Explain the relevance of the Marxist approach in the context of globalization. (UPSC CSE Mains 2019 - Political Science and International Relations, Paper 2).
- Marxism is a relatively new approach to IR. In terms of basic assumptions, methodology and dealing with the issues, the Marxist approach presents a different and fascinating picture of world politics. Imperialism has been a keen area of interest for Marxists.
- Earlier Marxists have linked the origin and development of imperialism with the advancement of capitalism. However, based on the analysis of imperialism presented by Marxists after Lenin, it can be said that to have a proper understanding of the Marxist theory of imperialism, we necessarily need to go beyond Hobson and Lenin and include neo-Marxist and globalisation era Marxist account of imperialism.
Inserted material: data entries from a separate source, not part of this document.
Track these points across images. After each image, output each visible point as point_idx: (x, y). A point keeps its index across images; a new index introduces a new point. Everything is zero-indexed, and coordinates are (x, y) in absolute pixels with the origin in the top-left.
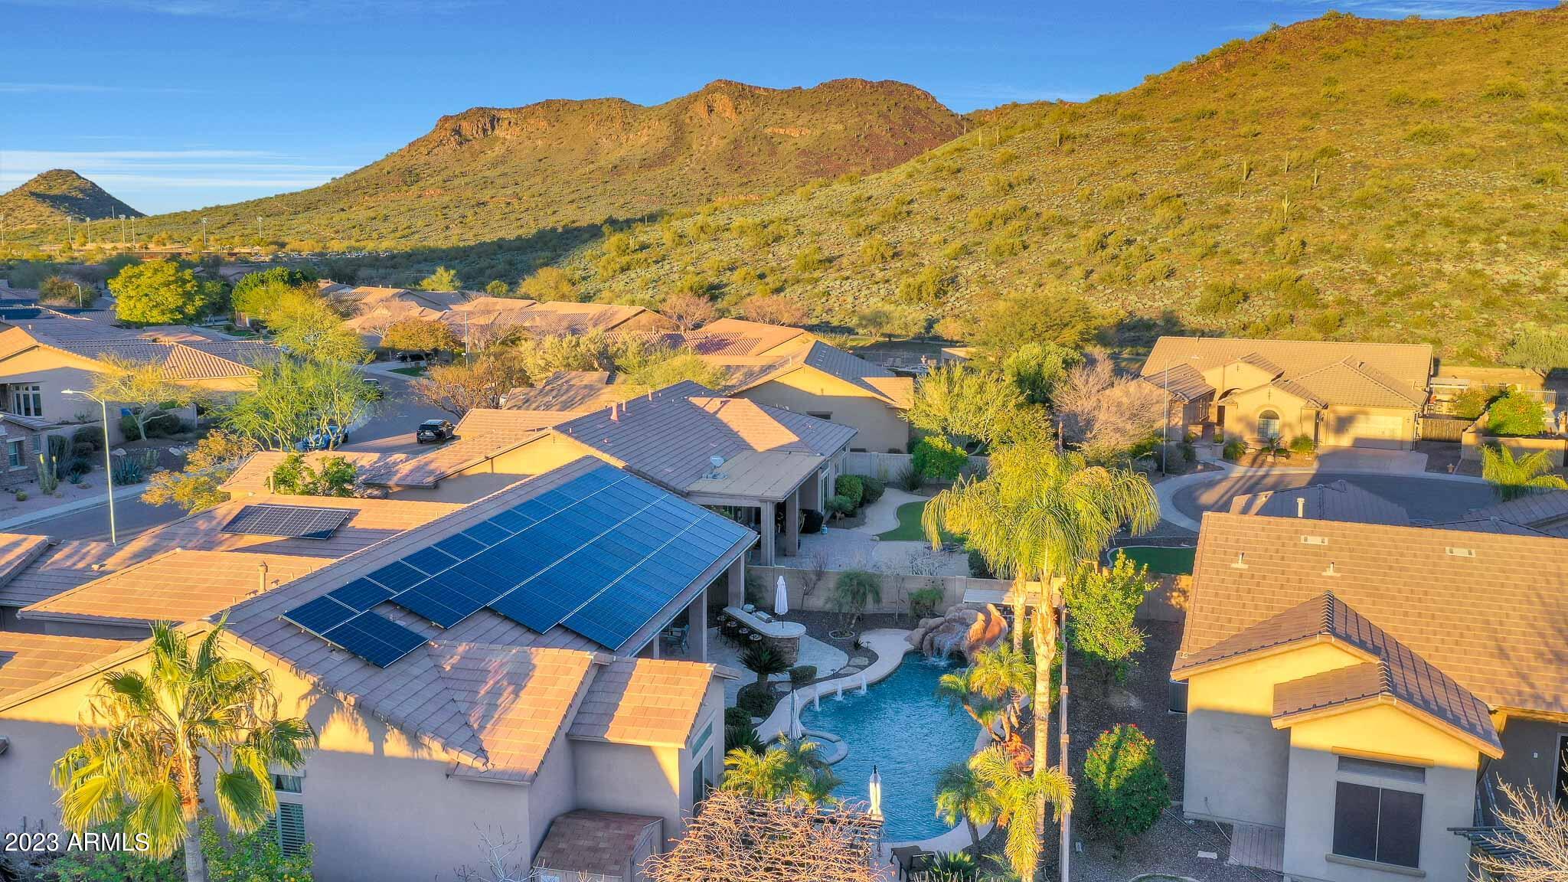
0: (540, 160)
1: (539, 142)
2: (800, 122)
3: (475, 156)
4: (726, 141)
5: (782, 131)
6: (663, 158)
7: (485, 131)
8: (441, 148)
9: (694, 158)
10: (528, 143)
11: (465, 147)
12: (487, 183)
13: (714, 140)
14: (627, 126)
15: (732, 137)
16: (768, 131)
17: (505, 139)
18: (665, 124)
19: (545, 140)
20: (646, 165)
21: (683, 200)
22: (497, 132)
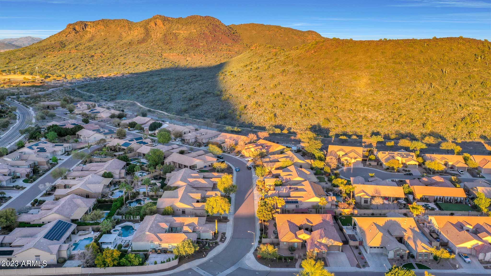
0: (104, 40)
1: (102, 33)
2: (183, 29)
3: (81, 37)
4: (162, 34)
5: (178, 32)
6: (144, 40)
7: (83, 29)
8: (70, 34)
9: (153, 40)
10: (98, 33)
11: (78, 34)
12: (90, 48)
13: (158, 34)
14: (130, 29)
15: (163, 34)
16: (174, 31)
17: (90, 32)
18: (142, 29)
19: (104, 33)
20: (139, 42)
21: (154, 55)
22: (87, 29)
- Taking inspiration from Marxism, three variants of neo-Marxism have significantly enhanced our understanding of world politics. The dependency theory explains how unfair terms of trade between developed and newly independent states lead to exploitation of post-colonial states by the developed capitalist states.
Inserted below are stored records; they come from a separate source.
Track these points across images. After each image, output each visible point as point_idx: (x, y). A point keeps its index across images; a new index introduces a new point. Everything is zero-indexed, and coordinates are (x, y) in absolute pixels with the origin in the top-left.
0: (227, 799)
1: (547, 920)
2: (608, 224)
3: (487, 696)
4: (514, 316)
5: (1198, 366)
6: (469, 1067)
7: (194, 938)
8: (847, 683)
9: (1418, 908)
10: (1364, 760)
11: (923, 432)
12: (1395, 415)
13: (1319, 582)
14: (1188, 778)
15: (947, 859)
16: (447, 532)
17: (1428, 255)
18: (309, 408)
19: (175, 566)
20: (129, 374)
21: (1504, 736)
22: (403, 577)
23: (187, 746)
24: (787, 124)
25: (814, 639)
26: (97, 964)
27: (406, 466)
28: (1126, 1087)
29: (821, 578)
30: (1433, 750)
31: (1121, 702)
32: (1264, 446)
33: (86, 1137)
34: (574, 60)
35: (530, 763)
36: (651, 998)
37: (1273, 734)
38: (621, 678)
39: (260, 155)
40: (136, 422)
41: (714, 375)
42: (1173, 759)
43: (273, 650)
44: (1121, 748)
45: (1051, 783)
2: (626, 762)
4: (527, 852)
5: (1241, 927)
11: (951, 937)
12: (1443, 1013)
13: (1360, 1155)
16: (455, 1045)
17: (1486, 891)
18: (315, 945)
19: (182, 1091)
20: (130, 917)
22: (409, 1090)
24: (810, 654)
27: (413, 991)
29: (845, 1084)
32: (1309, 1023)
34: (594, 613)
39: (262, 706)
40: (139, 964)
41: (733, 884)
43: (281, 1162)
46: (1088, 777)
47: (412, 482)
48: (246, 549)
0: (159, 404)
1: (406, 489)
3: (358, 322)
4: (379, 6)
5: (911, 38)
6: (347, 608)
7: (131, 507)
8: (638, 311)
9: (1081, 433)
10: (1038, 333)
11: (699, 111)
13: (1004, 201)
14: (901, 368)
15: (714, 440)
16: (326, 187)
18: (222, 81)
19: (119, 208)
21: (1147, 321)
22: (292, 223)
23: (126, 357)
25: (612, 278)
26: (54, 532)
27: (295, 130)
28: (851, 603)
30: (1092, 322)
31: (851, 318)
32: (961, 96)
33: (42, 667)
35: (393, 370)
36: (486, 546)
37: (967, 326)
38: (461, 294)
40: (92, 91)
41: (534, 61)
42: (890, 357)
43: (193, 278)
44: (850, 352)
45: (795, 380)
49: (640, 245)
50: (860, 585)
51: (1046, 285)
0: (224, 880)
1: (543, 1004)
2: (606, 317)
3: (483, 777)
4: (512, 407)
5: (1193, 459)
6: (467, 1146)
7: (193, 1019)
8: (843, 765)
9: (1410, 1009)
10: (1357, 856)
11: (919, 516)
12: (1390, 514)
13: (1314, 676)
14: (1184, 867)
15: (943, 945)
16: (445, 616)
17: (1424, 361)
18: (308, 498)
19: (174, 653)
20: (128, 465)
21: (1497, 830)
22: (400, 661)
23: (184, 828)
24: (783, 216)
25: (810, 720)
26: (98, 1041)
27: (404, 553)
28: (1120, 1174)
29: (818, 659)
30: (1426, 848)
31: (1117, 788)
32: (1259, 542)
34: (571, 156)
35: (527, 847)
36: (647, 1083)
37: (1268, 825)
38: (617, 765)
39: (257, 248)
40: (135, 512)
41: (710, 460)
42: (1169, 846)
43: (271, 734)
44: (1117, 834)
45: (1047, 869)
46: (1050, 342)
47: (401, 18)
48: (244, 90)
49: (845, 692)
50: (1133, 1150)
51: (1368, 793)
- The neo-Gramscian approach has splendidly shown how the powerful state establishes and maintain their hegemony and suggested the way to end it. Going a step further, the critical theory has underscored the need and way to end the exploitation of human being and realise their emancipation.
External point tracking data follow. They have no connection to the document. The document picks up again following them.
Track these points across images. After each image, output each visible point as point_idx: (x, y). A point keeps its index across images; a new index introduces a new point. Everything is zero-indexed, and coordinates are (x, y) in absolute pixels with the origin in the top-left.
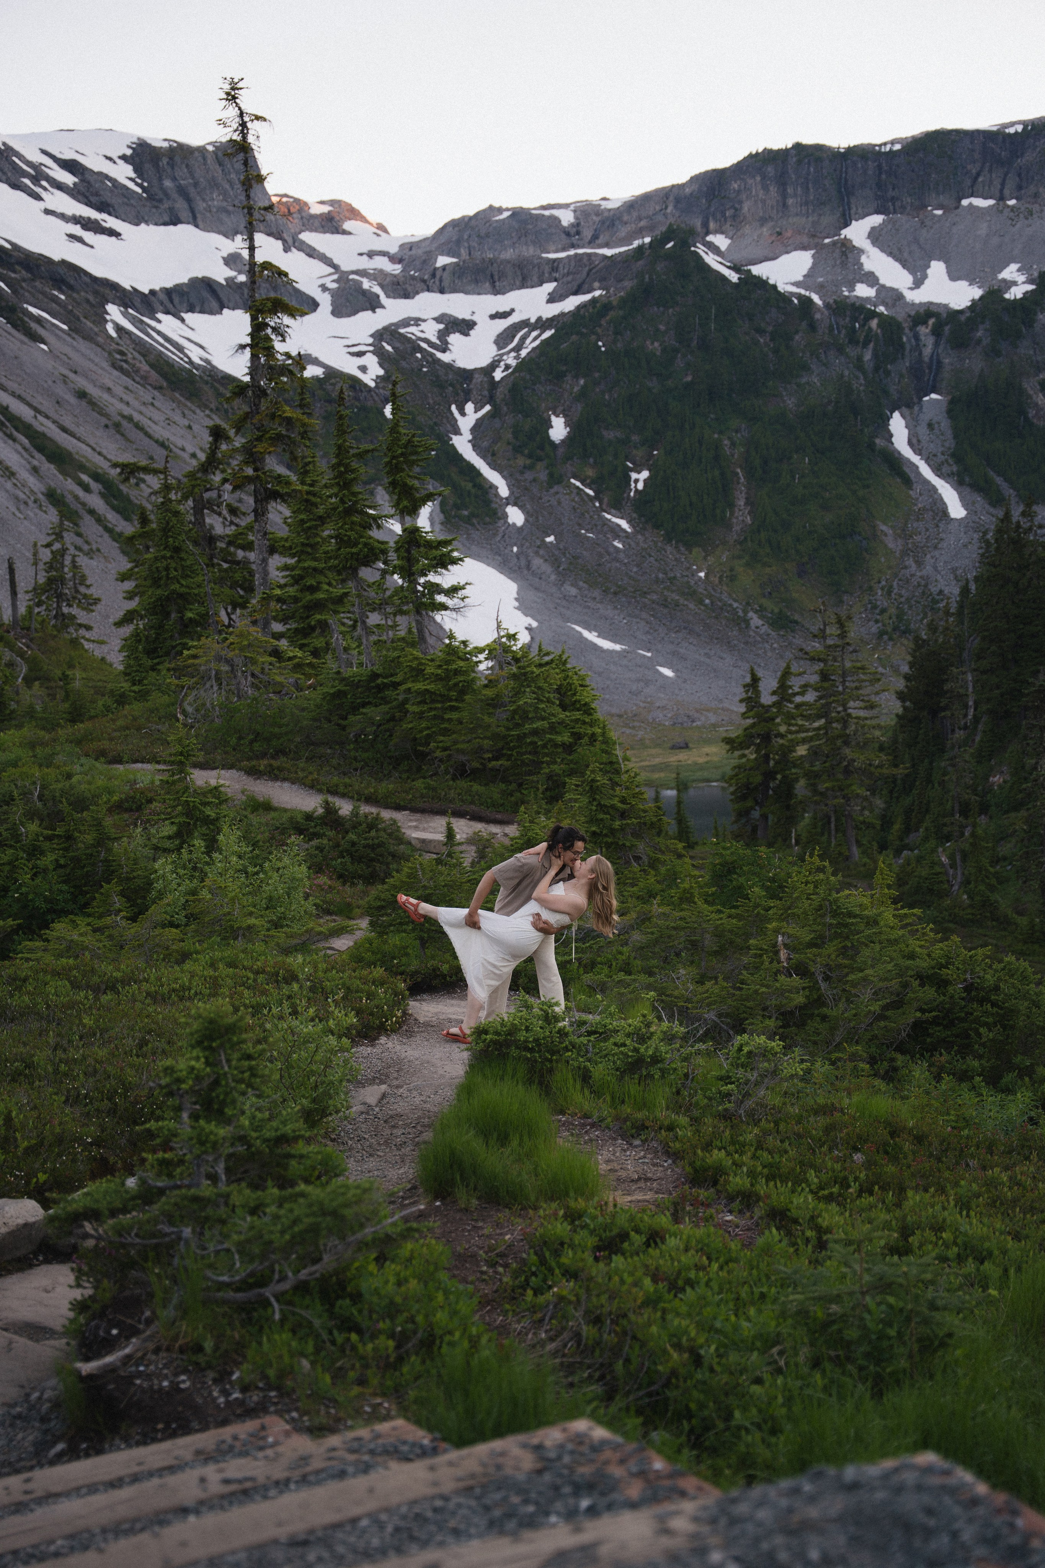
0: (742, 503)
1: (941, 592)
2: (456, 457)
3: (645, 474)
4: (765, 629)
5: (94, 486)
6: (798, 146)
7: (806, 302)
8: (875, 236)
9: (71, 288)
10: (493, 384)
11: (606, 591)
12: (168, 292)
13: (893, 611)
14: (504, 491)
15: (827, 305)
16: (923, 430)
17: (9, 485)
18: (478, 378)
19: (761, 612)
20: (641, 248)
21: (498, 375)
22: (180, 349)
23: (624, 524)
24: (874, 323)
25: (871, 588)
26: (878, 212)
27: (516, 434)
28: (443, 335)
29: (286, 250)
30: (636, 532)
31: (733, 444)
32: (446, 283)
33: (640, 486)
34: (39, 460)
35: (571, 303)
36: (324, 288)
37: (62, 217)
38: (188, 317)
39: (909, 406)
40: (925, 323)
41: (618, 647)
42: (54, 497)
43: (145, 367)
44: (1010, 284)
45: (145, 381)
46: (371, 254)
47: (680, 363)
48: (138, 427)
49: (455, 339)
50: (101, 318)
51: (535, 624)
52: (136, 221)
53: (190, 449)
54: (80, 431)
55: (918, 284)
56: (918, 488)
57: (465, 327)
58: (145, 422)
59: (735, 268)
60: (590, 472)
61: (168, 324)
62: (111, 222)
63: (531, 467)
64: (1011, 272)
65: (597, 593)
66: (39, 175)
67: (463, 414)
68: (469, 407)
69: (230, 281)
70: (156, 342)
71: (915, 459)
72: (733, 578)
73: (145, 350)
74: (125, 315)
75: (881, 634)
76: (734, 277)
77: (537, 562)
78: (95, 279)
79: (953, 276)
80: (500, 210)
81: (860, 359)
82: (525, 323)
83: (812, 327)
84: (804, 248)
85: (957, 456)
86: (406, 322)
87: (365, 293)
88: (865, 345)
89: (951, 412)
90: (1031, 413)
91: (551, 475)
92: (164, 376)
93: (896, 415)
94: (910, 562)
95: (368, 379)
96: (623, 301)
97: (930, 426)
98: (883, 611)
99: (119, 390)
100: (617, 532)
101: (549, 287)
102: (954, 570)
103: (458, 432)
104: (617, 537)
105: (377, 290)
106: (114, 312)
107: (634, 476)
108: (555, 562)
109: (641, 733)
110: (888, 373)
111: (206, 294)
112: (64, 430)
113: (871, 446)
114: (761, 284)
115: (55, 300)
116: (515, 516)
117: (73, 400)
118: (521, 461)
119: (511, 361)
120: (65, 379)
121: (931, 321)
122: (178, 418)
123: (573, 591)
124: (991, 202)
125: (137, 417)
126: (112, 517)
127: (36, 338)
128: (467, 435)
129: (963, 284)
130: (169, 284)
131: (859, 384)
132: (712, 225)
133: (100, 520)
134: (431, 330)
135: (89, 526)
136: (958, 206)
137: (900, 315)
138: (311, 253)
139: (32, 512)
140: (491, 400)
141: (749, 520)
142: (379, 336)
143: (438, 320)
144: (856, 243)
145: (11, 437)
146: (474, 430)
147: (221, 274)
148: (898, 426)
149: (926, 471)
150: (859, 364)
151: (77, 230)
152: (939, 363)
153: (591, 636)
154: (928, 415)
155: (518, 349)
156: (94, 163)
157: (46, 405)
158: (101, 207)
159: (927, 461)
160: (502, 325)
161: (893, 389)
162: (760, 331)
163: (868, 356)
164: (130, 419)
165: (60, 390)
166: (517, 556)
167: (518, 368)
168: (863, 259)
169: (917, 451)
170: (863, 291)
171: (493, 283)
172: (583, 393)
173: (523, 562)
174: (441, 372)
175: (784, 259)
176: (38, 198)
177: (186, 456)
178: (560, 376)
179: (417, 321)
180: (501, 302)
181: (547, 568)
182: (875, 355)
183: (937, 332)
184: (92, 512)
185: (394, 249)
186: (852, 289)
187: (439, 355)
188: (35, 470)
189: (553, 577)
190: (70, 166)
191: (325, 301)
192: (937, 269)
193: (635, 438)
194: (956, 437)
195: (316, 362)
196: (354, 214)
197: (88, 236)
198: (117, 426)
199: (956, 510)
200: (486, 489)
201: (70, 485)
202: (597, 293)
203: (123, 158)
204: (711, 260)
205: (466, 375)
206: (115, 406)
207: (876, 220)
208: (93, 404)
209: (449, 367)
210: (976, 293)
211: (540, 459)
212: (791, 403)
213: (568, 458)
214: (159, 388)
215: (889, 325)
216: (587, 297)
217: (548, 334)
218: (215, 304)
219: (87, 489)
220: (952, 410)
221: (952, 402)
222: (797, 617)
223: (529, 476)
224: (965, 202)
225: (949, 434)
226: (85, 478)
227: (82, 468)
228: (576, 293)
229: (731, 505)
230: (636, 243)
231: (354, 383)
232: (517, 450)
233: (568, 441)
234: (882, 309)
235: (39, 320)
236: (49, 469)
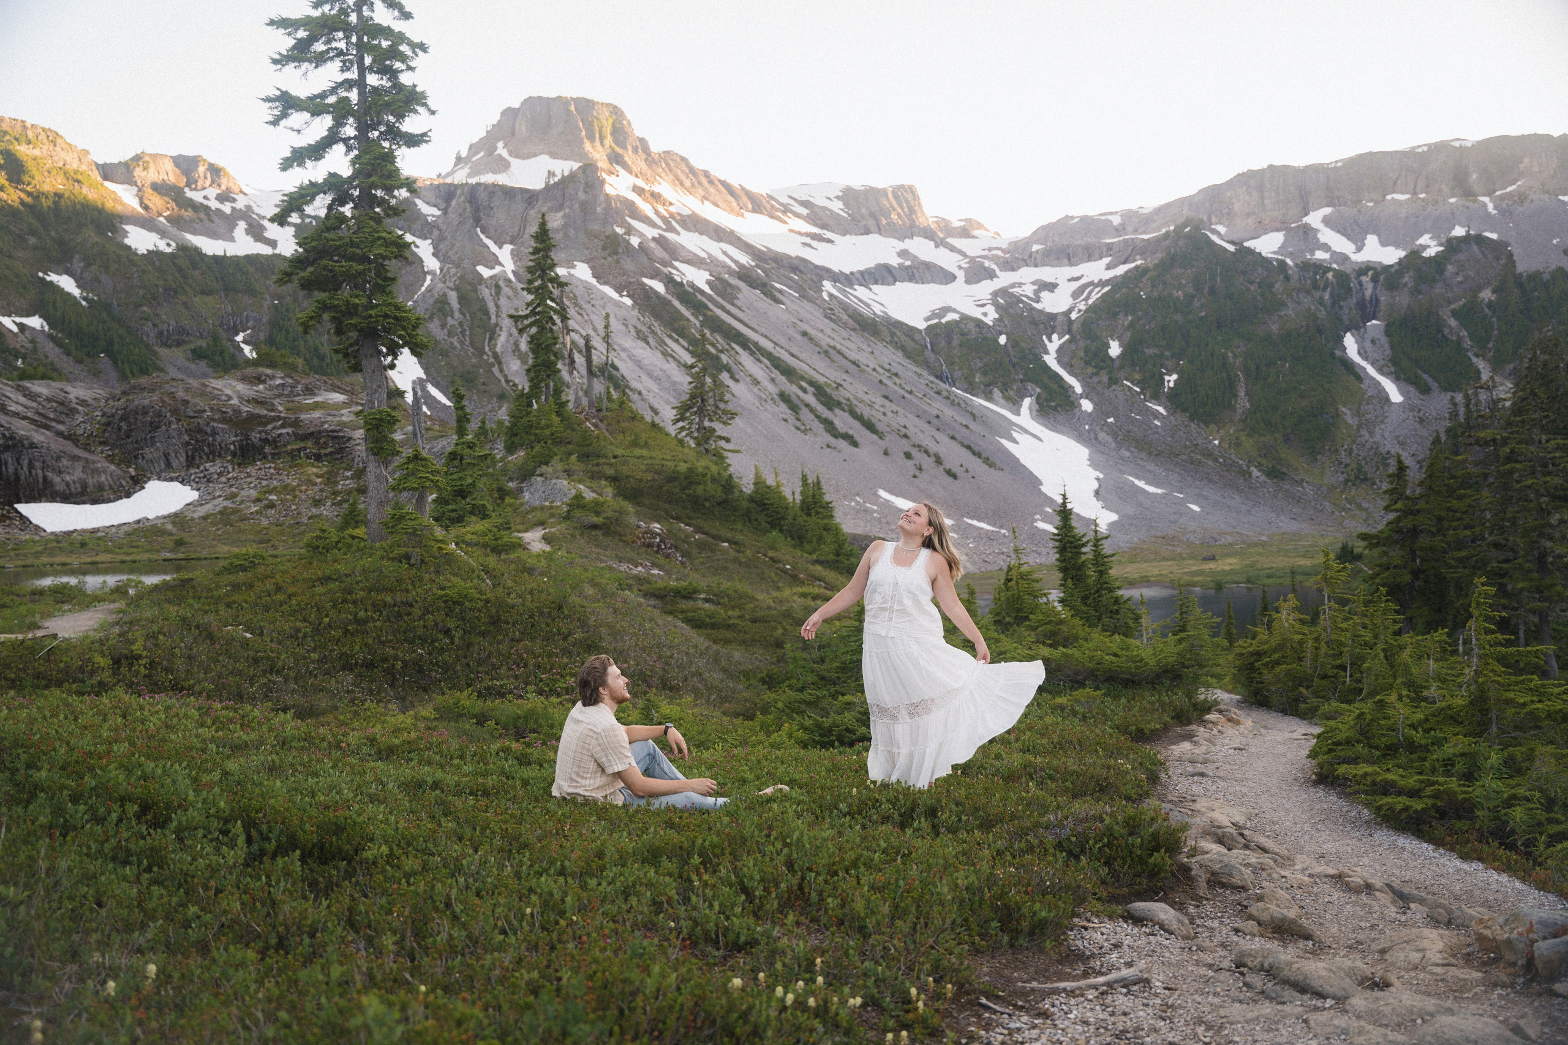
0: (1242, 394)
1: (1388, 452)
2: (1046, 368)
3: (1175, 377)
4: (1263, 478)
5: (810, 389)
6: (1271, 167)
7: (1282, 263)
8: (1327, 221)
9: (801, 272)
10: (1071, 322)
11: (1150, 454)
12: (862, 273)
13: (1354, 465)
14: (1079, 389)
15: (1297, 265)
16: (1368, 345)
17: (756, 390)
18: (1060, 318)
19: (1259, 466)
20: (1167, 232)
21: (1074, 316)
22: (868, 306)
23: (1161, 410)
24: (1330, 275)
25: (1337, 451)
26: (1328, 206)
27: (1086, 352)
28: (1037, 292)
29: (937, 246)
30: (1170, 414)
31: (1235, 356)
32: (1038, 261)
33: (1172, 384)
34: (776, 374)
35: (1121, 270)
36: (960, 267)
37: (799, 233)
38: (874, 287)
39: (1357, 328)
40: (1366, 274)
41: (1159, 491)
42: (784, 397)
43: (845, 317)
44: (1425, 247)
45: (845, 326)
46: (990, 249)
47: (1196, 304)
48: (839, 352)
49: (1044, 294)
50: (819, 289)
51: (1101, 476)
52: (844, 233)
53: (872, 366)
54: (802, 356)
55: (1359, 249)
56: (1367, 382)
57: (1052, 287)
58: (844, 350)
59: (1232, 242)
60: (1137, 376)
61: (861, 292)
62: (828, 235)
63: (1097, 374)
64: (1425, 240)
65: (1143, 455)
66: (786, 210)
67: (1051, 341)
68: (1055, 337)
69: (901, 266)
70: (853, 302)
71: (1364, 363)
72: (1238, 444)
73: (845, 307)
74: (835, 287)
75: (1346, 481)
76: (1231, 248)
77: (1102, 435)
78: (816, 267)
79: (1384, 244)
80: (1073, 218)
81: (1321, 298)
82: (1091, 283)
83: (1287, 278)
84: (1278, 230)
85: (1394, 361)
86: (1013, 286)
87: (986, 269)
88: (1325, 288)
89: (1388, 333)
90: (1446, 331)
91: (1110, 379)
92: (858, 322)
93: (1348, 335)
94: (1364, 432)
95: (988, 321)
96: (1157, 266)
97: (1373, 341)
98: (1347, 465)
99: (828, 331)
100: (1156, 415)
101: (1107, 260)
102: (1397, 437)
103: (1047, 353)
104: (1156, 418)
105: (994, 267)
106: (827, 285)
107: (1167, 378)
108: (1115, 436)
109: (1179, 550)
110: (1341, 308)
111: (887, 275)
112: (793, 355)
113: (1332, 355)
114: (1251, 252)
115: (792, 279)
116: (1087, 406)
117: (799, 338)
118: (1090, 370)
119: (1082, 307)
120: (794, 325)
121: (1370, 273)
122: (865, 347)
123: (1127, 454)
124: (1408, 196)
125: (838, 347)
126: (821, 409)
127: (778, 301)
128: (1053, 355)
129: (1391, 249)
130: (862, 268)
131: (1322, 314)
132: (1214, 219)
133: (812, 410)
134: (1029, 290)
135: (805, 414)
136: (1384, 199)
137: (1347, 269)
138: (953, 249)
139: (769, 406)
140: (1069, 332)
141: (1248, 405)
142: (995, 294)
143: (1033, 283)
144: (1314, 226)
145: (759, 360)
146: (1058, 351)
147: (895, 261)
148: (1350, 343)
149: (1371, 371)
150: (1321, 302)
151: (808, 240)
152: (1377, 300)
153: (1141, 484)
154: (1370, 334)
155: (1087, 299)
156: (820, 201)
157: (782, 341)
158: (823, 227)
159: (1372, 364)
160: (1076, 285)
161: (1345, 318)
162: (1251, 282)
163: (1327, 296)
164: (834, 348)
165: (791, 332)
166: (1089, 431)
167: (1086, 311)
168: (1319, 236)
169: (1366, 359)
170: (1320, 255)
171: (1069, 259)
172: (1131, 325)
173: (1092, 435)
174: (1036, 315)
175: (1264, 238)
176: (785, 222)
177: (869, 370)
178: (1115, 315)
179: (1020, 285)
180: (1075, 271)
181: (1109, 439)
182: (1332, 295)
183: (1375, 280)
184: (807, 405)
185: (1004, 246)
186: (1313, 254)
187: (1035, 305)
188: (773, 380)
189: (1113, 445)
190: (805, 204)
191: (961, 275)
192: (1372, 240)
193: (1167, 353)
194: (1392, 348)
195: (954, 311)
196: (980, 226)
197: (814, 243)
198: (826, 352)
199: (1395, 395)
200: (1066, 388)
201: (794, 389)
202: (1139, 262)
203: (837, 197)
204: (1214, 238)
205: (1053, 317)
206: (825, 341)
207: (1328, 210)
208: (811, 339)
209: (1041, 312)
210: (1402, 254)
211: (1102, 368)
212: (1275, 328)
213: (1122, 367)
214: (854, 330)
215: (1341, 276)
216: (1132, 265)
217: (1106, 289)
218: (891, 279)
219: (805, 391)
220: (1388, 332)
221: (1387, 326)
222: (1284, 470)
223: (1095, 379)
224: (1389, 197)
225: (1387, 346)
226: (804, 384)
227: (802, 378)
228: (1125, 263)
229: (1236, 396)
230: (1164, 231)
231: (979, 323)
232: (1087, 363)
233: (1122, 356)
234: (1335, 266)
235: (780, 291)
236: (780, 379)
- Despite its retreat after the economic crisis of 2008, there is no denying that globalization continues to be one of the central tendencies of capitalism’s law of motion. Indeed, exactly 150 years ago, Marx recognized the phenomenon now understood as globalization as the world market, although he did not use the former term, because it was coined about a century after his death. However, what Marx meant by ‘intercourse with foreign nations … the expeditions of adventurers, colonization … the extension of markets into a world market … a new phase of historical development’ in The German Ideology, co-authored with Friedrick Engels (1820–95), was nothing else than today’s globalization.
- According to the economist Joseph Stiglitz, “Countries find themselves in situations where they are having policies imposed on them”. He finds it similar to the 19th-century opium wars when the countries were told to open the economy by using military power.